= What is being asked =
Every line of the entries below from the one containing "A student’s degree" to the one containing "In this scenario, it", both ends included, must be written out exactly. No other line belongs in the answer.

[Items listed in a dataset]

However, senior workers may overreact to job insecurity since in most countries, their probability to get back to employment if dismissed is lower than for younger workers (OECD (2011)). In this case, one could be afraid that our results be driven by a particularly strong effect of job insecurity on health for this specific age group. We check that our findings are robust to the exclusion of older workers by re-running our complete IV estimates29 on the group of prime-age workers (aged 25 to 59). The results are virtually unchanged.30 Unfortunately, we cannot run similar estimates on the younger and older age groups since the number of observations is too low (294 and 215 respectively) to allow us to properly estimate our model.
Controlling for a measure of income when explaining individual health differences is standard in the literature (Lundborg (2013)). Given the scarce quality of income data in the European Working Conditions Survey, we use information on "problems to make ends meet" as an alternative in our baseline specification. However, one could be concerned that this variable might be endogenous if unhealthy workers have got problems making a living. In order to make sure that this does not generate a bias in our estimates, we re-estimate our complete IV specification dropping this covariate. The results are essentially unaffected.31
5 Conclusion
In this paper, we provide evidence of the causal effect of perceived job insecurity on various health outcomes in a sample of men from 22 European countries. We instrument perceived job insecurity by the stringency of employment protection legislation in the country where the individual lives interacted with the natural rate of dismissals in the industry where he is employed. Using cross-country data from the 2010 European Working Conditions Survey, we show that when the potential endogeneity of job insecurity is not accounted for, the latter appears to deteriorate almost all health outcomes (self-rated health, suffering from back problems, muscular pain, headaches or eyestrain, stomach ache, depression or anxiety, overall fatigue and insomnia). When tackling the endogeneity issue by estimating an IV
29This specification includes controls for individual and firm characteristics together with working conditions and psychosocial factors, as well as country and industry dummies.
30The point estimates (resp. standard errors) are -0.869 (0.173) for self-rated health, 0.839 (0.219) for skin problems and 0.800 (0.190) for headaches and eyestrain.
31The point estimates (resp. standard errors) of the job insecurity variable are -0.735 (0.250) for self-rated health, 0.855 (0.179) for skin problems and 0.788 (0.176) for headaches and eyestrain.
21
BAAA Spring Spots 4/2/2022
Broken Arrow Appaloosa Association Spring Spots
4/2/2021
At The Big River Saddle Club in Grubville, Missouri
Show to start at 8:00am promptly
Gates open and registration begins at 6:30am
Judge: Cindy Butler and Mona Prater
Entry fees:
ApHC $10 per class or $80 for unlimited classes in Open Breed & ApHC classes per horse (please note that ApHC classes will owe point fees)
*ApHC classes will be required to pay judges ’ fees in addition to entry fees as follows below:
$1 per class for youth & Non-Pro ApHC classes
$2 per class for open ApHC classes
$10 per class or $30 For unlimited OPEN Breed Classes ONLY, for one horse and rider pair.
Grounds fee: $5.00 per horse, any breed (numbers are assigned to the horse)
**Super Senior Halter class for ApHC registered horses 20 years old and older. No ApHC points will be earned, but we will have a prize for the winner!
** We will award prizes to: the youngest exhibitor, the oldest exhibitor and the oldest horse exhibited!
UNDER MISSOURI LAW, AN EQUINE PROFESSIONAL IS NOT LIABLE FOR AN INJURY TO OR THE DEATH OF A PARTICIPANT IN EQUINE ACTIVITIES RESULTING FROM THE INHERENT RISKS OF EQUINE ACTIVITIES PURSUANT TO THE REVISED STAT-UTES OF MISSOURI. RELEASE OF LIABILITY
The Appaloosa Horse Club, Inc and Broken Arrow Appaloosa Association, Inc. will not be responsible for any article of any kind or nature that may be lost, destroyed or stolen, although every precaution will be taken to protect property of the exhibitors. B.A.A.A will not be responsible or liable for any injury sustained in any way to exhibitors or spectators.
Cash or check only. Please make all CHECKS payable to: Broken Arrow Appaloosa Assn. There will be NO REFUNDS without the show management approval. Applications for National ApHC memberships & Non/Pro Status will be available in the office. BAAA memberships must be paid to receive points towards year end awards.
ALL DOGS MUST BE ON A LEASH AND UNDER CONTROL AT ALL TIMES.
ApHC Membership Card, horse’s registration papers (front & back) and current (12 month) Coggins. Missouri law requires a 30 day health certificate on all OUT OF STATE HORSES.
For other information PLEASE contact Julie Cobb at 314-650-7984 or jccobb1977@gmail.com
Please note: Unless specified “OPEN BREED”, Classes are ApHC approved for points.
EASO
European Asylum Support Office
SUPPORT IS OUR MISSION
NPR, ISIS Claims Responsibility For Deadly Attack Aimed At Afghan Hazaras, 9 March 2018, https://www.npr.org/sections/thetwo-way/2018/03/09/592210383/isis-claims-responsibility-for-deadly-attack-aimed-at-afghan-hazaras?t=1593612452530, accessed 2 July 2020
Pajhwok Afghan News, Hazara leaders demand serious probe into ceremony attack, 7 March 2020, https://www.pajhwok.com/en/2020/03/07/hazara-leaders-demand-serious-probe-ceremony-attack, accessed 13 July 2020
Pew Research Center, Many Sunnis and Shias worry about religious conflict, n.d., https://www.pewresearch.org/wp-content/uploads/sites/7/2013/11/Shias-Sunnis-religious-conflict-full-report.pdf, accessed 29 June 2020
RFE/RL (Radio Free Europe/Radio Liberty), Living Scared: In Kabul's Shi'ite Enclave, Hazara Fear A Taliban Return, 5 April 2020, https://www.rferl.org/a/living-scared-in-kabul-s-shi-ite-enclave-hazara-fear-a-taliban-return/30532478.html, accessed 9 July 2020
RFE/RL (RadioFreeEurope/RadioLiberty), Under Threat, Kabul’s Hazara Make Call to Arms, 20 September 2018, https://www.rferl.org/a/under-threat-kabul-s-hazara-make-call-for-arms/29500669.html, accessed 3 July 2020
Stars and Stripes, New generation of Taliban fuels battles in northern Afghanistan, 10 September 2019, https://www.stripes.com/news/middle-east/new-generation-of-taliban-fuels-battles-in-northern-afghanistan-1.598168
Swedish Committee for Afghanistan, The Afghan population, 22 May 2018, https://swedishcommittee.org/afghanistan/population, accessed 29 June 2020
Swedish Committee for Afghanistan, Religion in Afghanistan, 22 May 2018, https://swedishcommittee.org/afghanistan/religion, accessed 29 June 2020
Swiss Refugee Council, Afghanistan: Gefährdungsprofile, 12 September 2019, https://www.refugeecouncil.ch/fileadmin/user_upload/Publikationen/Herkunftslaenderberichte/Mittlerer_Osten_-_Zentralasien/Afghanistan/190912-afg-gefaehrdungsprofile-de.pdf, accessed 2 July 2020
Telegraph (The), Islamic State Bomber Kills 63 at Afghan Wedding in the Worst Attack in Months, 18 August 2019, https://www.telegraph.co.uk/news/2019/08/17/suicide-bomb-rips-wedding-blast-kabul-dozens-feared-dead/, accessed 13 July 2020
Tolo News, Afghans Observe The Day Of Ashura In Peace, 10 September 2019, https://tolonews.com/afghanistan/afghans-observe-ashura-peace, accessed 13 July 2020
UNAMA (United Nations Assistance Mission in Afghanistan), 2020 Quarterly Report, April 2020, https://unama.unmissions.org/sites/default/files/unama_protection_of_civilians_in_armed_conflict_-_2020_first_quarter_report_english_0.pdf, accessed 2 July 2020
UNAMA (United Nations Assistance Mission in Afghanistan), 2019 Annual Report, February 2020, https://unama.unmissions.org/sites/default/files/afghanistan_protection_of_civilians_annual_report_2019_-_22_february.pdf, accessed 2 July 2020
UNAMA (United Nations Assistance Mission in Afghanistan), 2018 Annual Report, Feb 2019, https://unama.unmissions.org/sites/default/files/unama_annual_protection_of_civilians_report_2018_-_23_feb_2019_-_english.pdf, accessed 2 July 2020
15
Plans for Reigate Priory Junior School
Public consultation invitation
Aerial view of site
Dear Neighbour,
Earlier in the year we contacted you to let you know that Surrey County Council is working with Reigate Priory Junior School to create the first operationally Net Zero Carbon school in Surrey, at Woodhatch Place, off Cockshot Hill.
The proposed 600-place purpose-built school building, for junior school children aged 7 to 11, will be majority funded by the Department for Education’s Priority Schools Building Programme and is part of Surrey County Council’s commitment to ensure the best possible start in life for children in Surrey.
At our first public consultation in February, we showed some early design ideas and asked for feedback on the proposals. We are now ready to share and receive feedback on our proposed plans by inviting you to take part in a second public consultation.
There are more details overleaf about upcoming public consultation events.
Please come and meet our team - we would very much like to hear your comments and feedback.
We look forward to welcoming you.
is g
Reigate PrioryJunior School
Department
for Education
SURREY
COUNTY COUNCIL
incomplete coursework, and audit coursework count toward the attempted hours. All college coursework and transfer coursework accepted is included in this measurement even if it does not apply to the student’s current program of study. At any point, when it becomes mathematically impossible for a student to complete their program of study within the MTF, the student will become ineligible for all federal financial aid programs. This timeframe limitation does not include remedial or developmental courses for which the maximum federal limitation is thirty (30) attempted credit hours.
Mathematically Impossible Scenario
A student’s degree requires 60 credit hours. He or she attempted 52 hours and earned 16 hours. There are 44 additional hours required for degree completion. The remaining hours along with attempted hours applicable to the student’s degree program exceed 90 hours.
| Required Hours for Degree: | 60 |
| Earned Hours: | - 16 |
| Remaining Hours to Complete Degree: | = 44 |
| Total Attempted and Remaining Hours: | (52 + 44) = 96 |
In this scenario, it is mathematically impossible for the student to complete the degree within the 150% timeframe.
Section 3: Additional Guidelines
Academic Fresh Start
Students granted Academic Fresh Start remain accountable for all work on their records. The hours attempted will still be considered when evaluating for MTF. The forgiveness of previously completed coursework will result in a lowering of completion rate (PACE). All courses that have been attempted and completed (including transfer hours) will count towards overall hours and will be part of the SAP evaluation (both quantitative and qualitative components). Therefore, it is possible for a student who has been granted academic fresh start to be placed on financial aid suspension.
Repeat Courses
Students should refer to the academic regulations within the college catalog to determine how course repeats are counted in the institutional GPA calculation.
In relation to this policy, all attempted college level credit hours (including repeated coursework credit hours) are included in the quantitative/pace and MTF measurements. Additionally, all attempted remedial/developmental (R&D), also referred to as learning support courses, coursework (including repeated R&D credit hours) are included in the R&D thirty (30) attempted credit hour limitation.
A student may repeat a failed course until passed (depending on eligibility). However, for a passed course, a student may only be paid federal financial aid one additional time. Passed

= Solution =
A student’s degree requires 60 credit hours. He or she attempted 52 hours and earned 16 hours. There are 44 additional hours required for degree completion. The remaining hours along with attempted hours applicable to the student’s degree program exceed 90 hours.
| Required Hours for Degree: | 60 |
| Earned Hours: | - 16 |
| Remaining Hours to Complete Degree: | = 44 |
| Total Attempted and Remaining Hours: | (52 + 44) = 96 |
In this scenario, it is mathematically impossible for the student to complete the degree within the 150% timeframe.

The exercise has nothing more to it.